◆ EXCERPT:

Rather than hand-draw another full set of icons, I decided to get more ambitious. So I wrote a piece of code that drew all the components of each icon image in a programmatic way, so that I could run the script to auto-generate a full set of icons for every tool. That eliminated the inconsistency about which icons had tiny versions, and which ones had black and white versions: now all the icons had all versions.
The hard part of that was the tiny 16 × 16 icons. I’d only drawn one of those so far, for Pageant. Now I had to try to capture the artistic judgment I’d used for the “hand-antialiasing” in that icon, and try to make a piece of software do the same thing for all the graphical components of the icon suite.
I remember that being pretty hard work, but in the end I managed to make something I was happy with. After that, every icon had 48 × 48, 32 × 32 and 16 × 16 icons.
I stopped short of trying to make the program recreate every decision I’d made in the original drawing. I made quite a few of those decisions in a hurry without much thought, after all. So I just got the script to a point I was happy enough with. And I took the opportunity to improve on a few things: for example, all versions of the Pageant hatband are now antialiased, not just the tiny version.
But there are other ways that the scripted icons don’t exactly match the original hand-drawn versions. The radio buttons below should let you flip back and forth between two example icons in the original and script-generated versions:
The actual PuTTY icon is a pretty close match – only a small number of pixels changed. But the Pageant icon is quite different: apart from the deliberate change of the antialiased hatband, the computer in the icon isn’t even the same size! I can’t remember if that was a pure accident (maybe I didn’t flip back and forth between the two versions of that icon while I was writing the script), or a deliberate style change.
(Of course, if I’d wanted to change the size of the computer, it would have been easier to do it using the script than redrawing by hand. So it would have made sense for it to be a deliberate change, now that the opportunity was available. But I don’t remember that it was deliberate.)
As I said earlier, I made sure the script could generate a full set of black-and-white icons too, just in case. In 2007 I think it was even less likely that anyone would still be running Windows (or anything else) on a B&W display, but one of the nice things about having this stuff done by a script is that you can get it to do a lot of hard work for you just in case. So now I have a full set of black and white icons too, even at the new size of 48 pixels:
In 2002 I had ported a lot of the PuTTY code to Linux. I wrote
a Linux version of the full GUI PuTTY application, and also
reused part of the code as an X11 terminal
emulator pterm
which you could use in place of
existing ones like xterm
.
Linux GUI applications can also have icons if they want to: an X11 program can set a property on its window, containing a bitmap to be used as its icon. Window managers vary in what they use this for – they might minimise the whole window to an icon in Windows 3.1 style, or display the icon in a taskbar entry in the style of more modern Windows, or display the icon somewhere in the application’s window frame, or anything else they can think of.
I hadn’t done anything about this in 2002, partly because as far as I knew the toolkit library I was using (GTK 1) didn’t support setting an icon on the window, and also because it would have been a pain to provide the same icons in multiple bitmap file formats.

◆ WHAT TO DO: Name each icon size, in pixels, that the excerpt on generating icons by script gives.

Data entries
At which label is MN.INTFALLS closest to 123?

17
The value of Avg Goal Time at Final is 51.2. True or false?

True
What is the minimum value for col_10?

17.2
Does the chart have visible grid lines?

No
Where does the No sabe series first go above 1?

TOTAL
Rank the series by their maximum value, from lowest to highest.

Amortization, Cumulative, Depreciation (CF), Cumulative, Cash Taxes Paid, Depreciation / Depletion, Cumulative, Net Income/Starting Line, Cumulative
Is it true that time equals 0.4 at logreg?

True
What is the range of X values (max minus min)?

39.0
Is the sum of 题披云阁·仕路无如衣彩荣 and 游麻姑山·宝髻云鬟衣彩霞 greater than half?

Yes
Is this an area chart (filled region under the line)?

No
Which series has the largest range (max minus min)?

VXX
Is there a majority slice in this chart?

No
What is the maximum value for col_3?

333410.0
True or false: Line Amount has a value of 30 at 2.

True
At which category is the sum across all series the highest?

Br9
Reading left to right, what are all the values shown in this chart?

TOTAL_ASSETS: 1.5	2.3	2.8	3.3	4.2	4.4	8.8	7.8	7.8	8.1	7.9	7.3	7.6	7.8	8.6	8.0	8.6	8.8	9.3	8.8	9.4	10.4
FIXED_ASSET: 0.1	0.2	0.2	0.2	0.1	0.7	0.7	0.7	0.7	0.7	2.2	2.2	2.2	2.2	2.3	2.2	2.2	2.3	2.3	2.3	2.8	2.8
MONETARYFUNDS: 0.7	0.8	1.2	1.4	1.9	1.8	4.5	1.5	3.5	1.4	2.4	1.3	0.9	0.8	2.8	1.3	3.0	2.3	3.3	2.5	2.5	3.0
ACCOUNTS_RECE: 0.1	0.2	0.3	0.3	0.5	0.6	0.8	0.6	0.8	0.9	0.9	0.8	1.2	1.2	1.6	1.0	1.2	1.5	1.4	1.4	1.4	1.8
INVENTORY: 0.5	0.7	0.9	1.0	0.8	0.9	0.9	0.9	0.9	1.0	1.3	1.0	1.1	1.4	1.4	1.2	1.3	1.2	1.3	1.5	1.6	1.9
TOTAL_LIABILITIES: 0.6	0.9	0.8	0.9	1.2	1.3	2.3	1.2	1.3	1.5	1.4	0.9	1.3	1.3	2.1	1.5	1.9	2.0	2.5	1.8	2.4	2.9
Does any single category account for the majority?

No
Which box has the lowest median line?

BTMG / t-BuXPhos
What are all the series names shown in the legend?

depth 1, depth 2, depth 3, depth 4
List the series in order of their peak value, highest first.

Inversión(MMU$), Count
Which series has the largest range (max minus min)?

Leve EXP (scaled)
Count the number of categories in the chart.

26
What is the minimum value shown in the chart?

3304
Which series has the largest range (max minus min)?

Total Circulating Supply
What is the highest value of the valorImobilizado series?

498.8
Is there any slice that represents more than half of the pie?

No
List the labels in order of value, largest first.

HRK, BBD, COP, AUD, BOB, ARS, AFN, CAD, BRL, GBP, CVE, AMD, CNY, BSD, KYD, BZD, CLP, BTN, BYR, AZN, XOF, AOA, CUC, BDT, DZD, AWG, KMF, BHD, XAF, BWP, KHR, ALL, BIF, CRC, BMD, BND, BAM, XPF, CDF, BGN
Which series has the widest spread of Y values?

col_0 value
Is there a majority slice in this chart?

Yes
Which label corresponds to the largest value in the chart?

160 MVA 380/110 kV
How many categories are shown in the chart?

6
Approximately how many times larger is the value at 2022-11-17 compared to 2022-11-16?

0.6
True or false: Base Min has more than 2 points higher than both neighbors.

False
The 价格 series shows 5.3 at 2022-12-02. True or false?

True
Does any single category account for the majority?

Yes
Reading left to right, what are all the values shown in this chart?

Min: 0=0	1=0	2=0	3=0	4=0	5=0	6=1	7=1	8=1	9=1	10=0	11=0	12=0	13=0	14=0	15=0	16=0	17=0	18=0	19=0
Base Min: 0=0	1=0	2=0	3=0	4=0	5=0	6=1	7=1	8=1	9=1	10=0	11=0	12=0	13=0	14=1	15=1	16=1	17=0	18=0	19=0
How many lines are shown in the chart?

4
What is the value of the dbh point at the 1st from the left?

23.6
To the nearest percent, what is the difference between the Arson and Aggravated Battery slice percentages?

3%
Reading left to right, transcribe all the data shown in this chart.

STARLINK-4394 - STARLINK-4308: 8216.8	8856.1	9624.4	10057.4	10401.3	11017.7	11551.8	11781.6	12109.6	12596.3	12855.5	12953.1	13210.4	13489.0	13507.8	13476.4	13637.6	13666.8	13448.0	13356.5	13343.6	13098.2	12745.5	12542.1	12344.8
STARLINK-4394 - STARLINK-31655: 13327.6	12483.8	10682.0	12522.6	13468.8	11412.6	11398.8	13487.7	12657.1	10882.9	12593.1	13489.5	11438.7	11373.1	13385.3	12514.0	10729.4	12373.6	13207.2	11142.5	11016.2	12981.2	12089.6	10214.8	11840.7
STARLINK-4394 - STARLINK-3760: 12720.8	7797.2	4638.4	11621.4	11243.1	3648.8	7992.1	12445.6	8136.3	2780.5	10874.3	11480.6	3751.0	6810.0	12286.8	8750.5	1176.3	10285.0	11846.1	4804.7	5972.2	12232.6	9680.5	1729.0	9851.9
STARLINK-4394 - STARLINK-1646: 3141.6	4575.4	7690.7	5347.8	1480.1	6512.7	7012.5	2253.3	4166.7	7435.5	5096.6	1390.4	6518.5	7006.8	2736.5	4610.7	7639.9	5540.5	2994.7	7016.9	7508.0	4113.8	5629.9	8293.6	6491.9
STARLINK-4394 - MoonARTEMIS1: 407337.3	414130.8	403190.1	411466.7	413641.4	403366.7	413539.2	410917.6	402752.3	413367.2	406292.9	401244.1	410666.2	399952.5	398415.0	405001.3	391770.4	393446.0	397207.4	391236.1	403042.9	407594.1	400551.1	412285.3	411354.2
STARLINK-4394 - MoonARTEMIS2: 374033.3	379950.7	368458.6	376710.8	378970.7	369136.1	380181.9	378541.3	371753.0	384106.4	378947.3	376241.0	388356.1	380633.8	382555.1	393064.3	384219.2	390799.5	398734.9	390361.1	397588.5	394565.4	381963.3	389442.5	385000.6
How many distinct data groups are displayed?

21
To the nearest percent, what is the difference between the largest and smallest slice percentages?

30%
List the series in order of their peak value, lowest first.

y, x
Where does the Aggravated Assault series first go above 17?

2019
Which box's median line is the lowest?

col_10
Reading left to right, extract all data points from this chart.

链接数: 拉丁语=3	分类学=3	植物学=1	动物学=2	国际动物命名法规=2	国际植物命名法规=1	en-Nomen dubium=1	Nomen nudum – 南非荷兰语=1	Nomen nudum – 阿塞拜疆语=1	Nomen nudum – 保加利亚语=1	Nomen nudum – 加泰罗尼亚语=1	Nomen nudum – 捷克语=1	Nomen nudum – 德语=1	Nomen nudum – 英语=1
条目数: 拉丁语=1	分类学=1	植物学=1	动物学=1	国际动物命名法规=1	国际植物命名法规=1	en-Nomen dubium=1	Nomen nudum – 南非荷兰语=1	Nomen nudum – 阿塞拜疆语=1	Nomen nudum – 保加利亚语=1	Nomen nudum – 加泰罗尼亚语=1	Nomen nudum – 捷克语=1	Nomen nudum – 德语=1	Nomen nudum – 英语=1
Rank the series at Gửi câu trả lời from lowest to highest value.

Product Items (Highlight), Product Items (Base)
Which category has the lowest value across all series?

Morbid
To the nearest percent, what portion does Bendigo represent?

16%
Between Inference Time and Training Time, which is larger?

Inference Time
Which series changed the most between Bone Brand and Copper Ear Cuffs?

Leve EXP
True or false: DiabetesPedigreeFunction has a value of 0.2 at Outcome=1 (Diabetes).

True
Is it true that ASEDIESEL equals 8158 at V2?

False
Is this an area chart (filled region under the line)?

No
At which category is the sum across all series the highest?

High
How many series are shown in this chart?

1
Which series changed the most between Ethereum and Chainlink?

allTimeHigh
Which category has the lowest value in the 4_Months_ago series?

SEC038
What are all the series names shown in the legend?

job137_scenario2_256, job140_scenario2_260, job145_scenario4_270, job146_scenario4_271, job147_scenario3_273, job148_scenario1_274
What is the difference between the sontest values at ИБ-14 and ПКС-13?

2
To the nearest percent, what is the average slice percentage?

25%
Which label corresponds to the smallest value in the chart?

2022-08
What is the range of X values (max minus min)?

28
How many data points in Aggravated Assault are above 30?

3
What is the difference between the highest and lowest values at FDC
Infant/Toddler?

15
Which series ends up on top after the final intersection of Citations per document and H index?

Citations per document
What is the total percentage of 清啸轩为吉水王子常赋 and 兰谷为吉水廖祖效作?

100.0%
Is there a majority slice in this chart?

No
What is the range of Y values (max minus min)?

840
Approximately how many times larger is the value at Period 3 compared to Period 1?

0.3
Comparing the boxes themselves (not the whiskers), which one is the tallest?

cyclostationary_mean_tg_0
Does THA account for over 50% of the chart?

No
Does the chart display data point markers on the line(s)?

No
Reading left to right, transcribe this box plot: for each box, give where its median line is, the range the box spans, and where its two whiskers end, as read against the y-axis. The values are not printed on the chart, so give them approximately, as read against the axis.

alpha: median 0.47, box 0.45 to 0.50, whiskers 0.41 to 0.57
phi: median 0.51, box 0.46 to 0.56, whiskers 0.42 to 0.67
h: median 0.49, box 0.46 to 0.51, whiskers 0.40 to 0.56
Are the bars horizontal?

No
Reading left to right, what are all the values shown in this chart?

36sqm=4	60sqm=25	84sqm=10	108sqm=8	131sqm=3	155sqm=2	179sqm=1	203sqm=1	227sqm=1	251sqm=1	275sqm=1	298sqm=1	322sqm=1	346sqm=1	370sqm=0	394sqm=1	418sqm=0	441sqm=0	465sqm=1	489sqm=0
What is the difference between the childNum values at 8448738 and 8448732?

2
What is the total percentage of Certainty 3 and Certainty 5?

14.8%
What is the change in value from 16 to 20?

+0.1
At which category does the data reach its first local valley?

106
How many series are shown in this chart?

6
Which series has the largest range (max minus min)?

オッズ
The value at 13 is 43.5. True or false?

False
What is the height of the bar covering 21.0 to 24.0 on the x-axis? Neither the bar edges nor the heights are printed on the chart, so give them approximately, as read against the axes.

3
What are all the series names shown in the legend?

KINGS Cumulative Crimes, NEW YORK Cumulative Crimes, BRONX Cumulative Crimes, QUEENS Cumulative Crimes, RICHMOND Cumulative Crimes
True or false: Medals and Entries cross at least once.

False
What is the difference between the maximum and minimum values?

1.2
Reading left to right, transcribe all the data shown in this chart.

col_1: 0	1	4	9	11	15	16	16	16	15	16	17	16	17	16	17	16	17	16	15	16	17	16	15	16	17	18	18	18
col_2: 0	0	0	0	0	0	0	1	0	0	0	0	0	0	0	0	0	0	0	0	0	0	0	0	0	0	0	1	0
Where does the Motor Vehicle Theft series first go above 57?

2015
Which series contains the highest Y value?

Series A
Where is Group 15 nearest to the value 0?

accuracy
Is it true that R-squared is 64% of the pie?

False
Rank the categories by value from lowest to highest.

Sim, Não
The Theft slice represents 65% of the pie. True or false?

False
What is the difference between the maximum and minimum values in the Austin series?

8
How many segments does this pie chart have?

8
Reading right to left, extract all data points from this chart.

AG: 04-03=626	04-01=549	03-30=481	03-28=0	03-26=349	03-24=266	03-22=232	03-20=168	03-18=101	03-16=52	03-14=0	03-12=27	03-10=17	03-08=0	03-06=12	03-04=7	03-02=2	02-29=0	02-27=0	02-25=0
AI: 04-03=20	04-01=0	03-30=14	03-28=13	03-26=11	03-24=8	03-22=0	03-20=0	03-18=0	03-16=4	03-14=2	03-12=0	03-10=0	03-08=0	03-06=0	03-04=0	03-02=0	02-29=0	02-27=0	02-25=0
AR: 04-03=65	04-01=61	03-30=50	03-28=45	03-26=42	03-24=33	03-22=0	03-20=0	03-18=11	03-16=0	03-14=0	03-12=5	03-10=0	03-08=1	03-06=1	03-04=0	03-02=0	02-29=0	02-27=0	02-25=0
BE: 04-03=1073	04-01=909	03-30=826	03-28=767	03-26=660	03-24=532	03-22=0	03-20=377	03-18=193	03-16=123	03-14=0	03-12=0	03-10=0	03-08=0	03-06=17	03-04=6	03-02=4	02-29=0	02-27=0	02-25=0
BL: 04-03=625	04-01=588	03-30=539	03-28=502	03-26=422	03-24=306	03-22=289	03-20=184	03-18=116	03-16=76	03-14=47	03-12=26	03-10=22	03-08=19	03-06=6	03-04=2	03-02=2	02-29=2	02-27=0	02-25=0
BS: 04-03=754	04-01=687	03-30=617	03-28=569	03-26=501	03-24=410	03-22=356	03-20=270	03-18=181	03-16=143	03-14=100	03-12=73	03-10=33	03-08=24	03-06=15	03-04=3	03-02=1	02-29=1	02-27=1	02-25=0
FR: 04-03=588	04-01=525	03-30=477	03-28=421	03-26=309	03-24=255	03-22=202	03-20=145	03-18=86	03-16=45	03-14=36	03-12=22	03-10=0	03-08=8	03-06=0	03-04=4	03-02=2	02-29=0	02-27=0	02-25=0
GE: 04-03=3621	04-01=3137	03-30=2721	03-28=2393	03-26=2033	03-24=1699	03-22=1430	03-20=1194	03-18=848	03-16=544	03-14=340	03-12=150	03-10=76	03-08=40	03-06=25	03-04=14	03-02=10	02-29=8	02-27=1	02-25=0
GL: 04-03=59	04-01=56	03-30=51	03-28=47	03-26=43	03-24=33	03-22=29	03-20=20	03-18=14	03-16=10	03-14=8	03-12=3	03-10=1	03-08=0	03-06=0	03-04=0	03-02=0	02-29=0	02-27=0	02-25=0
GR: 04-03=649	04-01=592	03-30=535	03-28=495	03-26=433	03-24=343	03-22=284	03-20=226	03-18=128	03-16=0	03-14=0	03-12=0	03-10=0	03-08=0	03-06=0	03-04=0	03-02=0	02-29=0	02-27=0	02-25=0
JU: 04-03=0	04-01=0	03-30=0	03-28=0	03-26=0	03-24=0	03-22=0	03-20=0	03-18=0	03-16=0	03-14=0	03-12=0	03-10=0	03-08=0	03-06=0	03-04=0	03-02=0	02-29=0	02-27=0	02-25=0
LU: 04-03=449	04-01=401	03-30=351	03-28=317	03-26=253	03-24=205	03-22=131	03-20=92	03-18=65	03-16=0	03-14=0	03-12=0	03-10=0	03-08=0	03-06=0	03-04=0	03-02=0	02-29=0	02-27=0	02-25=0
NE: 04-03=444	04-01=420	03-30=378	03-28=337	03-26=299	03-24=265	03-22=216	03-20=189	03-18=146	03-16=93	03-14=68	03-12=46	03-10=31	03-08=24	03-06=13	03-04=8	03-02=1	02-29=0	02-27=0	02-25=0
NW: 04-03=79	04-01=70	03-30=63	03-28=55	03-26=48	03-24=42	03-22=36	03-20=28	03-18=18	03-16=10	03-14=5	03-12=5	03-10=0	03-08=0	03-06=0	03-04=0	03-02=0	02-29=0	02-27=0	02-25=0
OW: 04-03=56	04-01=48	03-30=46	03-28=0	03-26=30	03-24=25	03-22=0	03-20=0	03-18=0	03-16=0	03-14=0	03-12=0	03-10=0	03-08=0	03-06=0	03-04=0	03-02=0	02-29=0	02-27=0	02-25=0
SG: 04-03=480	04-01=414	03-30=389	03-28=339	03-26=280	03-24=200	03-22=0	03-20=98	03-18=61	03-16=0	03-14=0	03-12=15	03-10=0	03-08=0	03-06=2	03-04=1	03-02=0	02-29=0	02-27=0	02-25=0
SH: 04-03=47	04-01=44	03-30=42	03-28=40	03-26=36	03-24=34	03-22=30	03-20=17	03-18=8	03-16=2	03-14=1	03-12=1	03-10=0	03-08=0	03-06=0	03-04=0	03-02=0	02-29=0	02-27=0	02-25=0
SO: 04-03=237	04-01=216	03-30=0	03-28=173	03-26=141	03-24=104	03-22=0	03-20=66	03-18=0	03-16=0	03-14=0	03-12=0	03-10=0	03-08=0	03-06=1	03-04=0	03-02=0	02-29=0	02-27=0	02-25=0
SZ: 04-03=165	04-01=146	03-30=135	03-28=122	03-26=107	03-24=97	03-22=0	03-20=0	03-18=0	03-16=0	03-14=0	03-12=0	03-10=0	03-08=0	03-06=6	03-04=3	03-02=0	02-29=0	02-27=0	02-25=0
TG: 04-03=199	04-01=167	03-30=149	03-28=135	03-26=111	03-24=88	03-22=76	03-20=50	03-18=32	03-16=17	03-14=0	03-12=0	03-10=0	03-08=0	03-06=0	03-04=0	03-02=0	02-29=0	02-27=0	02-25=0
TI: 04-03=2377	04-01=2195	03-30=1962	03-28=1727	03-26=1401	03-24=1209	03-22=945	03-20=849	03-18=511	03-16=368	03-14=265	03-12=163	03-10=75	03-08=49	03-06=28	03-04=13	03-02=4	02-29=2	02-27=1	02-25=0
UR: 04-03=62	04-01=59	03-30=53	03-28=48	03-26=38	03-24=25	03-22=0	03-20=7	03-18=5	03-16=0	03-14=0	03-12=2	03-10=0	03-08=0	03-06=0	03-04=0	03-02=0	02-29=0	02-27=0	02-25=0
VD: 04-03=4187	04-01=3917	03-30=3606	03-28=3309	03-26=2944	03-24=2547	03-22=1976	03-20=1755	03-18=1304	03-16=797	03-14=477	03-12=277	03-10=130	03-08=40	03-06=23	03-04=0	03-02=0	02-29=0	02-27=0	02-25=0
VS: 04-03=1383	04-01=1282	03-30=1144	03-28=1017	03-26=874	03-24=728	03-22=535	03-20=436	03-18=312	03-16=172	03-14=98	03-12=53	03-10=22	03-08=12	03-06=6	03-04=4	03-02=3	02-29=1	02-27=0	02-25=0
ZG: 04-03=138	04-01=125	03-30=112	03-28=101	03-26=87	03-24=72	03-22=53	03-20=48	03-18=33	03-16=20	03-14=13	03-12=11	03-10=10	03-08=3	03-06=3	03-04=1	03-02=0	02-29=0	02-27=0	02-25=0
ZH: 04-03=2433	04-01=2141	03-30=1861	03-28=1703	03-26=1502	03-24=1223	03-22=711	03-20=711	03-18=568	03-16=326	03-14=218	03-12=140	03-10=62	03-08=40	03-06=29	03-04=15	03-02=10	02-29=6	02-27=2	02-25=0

◆ ANSWER TO THIS TASK: 48 × 48, 32 × 32, 16 × 16